A related issue is that the proportional odds models fitted separately for each treatment (step 4, Sec 5.2) may be theoretically incompatible. Such mispecification could be reduced if we model only the arms of interest. This would not be much of a practical concern when model checking as done in Sec. 5.3 is satisfactory. Nevertheless mispecification concerns with our approach still increase with the number of measurement times, though less so that a full covariate modeling approach. At the expense of possible loss of efficiency, such concerns about the modelling are avoided with a weighted estimator.

It is also important to recognize that the removal of patients who do not overlap in terms of the propensity scores in the longitudinal setting is not as innocuous as in the single time point, because here it is based on pretreatment factors as well as factors possibly affected by treatment. Thus, the propensity score diagnostics are still useful for diagnosing the nonoverlapping regions, but unlike in the single time point, there is not yet a good solution to the possible bias. It may be reassuring though that, when we conducted the analyses described in Sec. 5 without removing the non-overlapping regions (5% of the overall sample) the results (Appendix A.2) were relatively similar to those reported in Table 3.

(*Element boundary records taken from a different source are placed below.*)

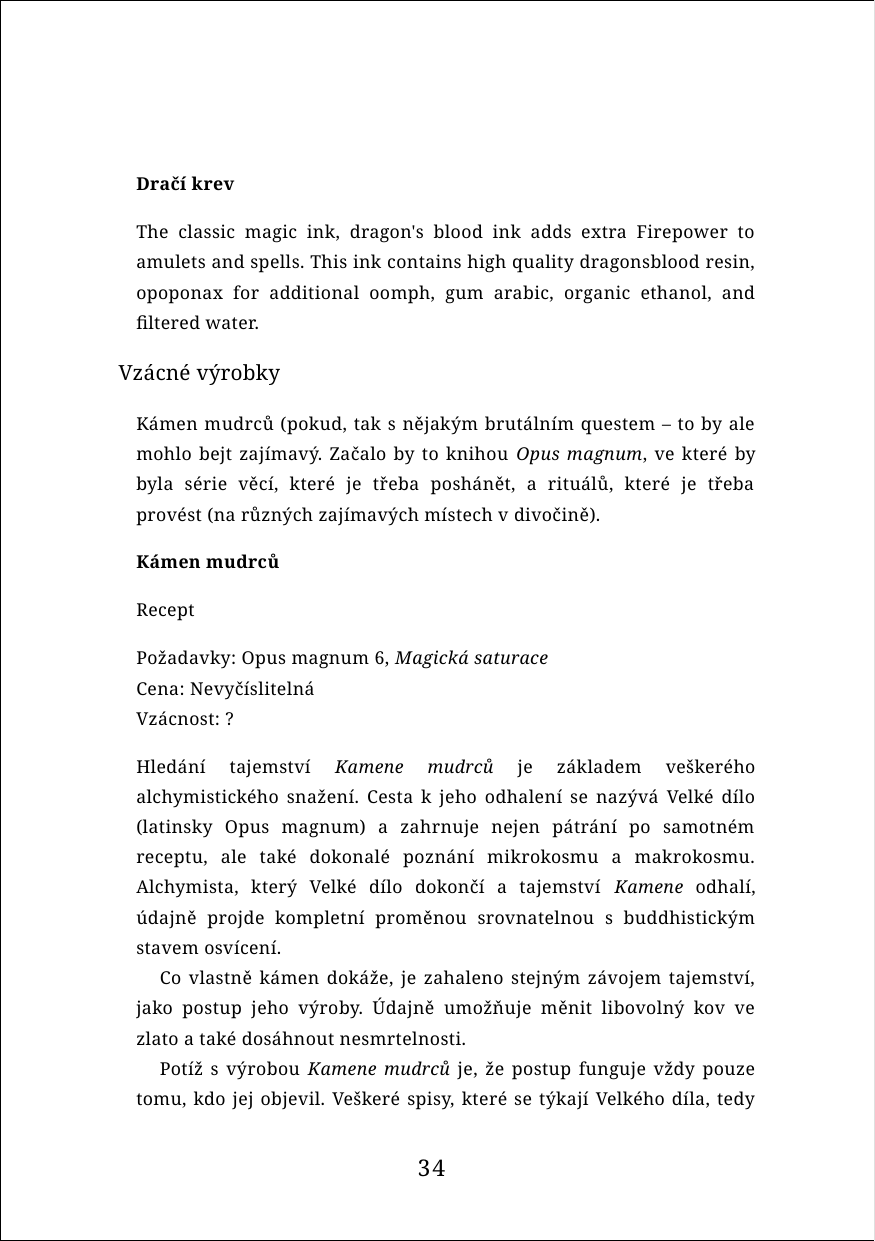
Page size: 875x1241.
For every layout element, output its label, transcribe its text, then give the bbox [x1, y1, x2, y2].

text Požadavky: Opus magnum 6, Magická saturace Cena: Nevyčíslitelná Vzácnost: ? [136, 646, 756, 730]
text Vzácné výrobky [118, 358, 756, 387]
text Dračí krev [136, 172, 756, 196]
text The classic magic ink, dragon's blood ink adds extra Firepower to amulets and spells. This ink contains high quality dragonsblood resin, opoponax for additional oomph, gum arabic, organic ethanol, and filtered water. [136, 220, 756, 334]
text Kámen mudrců (pokud, tak s nějakým brutálním questem – to by ale mohlo bejt zajímavý. Začalo by to knihou Opus magnum, ve které by byla série věcí, které je třeba poshánět, a rituálů, které je třeba provést (na různých zajímavých místech v divočině). [136, 411, 756, 526]
text Recept [136, 598, 756, 622]
text Kámen mudrců [136, 550, 756, 574]
text Hledání tajemství Kamene mudrců je základem veškerého alchymistického snažení. Cesta k jeho odhalení se nazývá Velké dílo (latinsky Opus magnum) a zahrnuje nejen pátrání po samotném receptu, ale také dokonalé poznání mikrokosmu a makrokosmu. Alchymista, který Velké dílo dokončí a tajemství Kamene odhalí, údajně projde kompletní proměnou srovnatelnou s buddhistickým stavem osvícení. Co vlastně kámen dokáže, je zahaleno stejným závojem tajemství, jako postup jeho výroby. Údajně umožňuje měnit libovolný kov ve zlato a také dosáhnout nesmrtelnosti. Potíž s výrobou Kamene mudrců je, že postup funguje vždy pouze tomu, kdo jej objevil. Veškeré spisy, které se týkají Velkého díla, tedy [136, 754, 756, 1111]
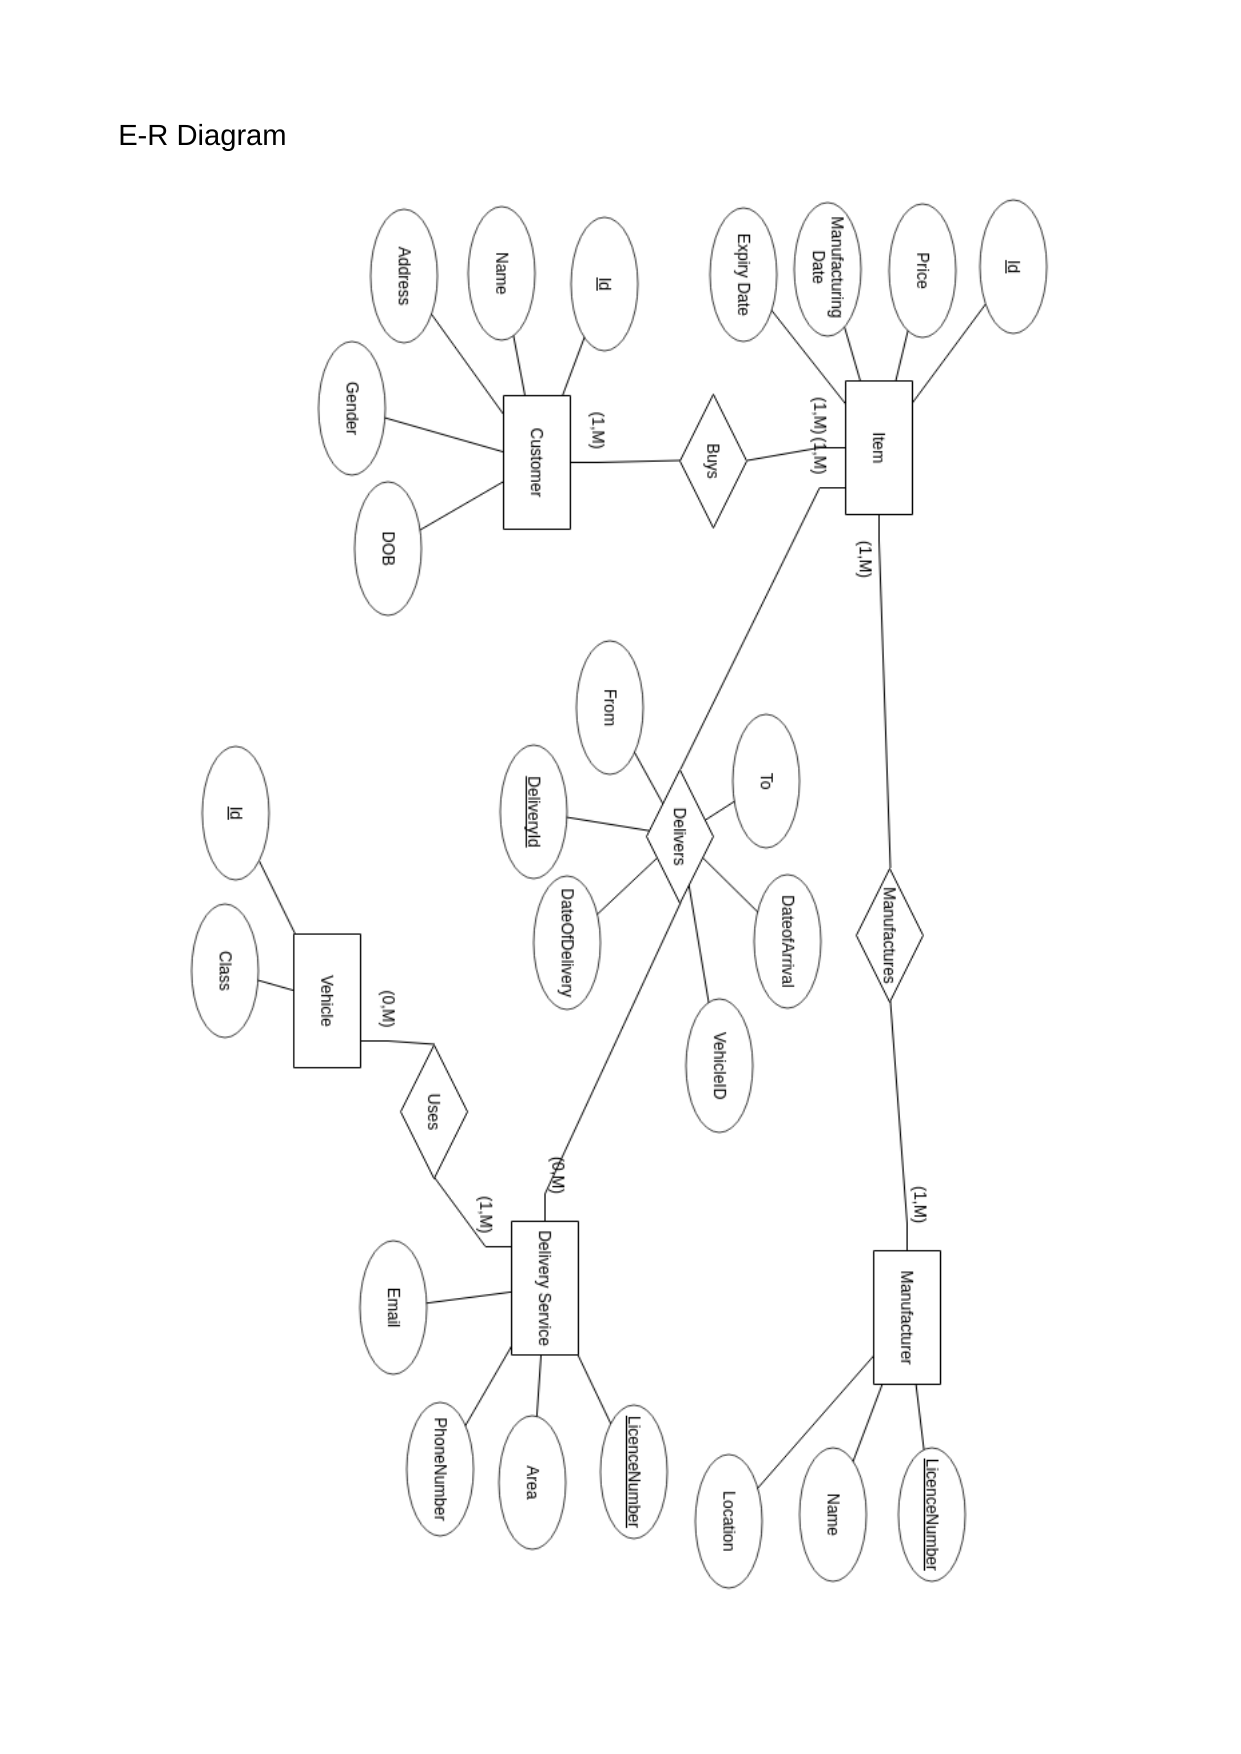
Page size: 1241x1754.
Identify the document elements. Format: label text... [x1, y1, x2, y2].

picture [157, 164, 1083, 1623]
subtitle E-R Diagram [118, 118, 1122, 152]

Finally, one has to also be aware of the problems that can arise in relation to mismatches in timing of the measurements. Specifically, the researcher must trust that the measurements to be “labelled” as occuring at time t are infact those that were taken into consideration for deciding the treatment at time t. This design concern is important for the validity of any method of estimation of longitudinal treatment effects.

In conclusion, whether or not we expect an outcome regression model to be precisely correct, it is important to have the flexibility to estimate the treatment effects by using the propensity score as a regressor, especially in longitudinal studies where the dimension of covariates increases considerably.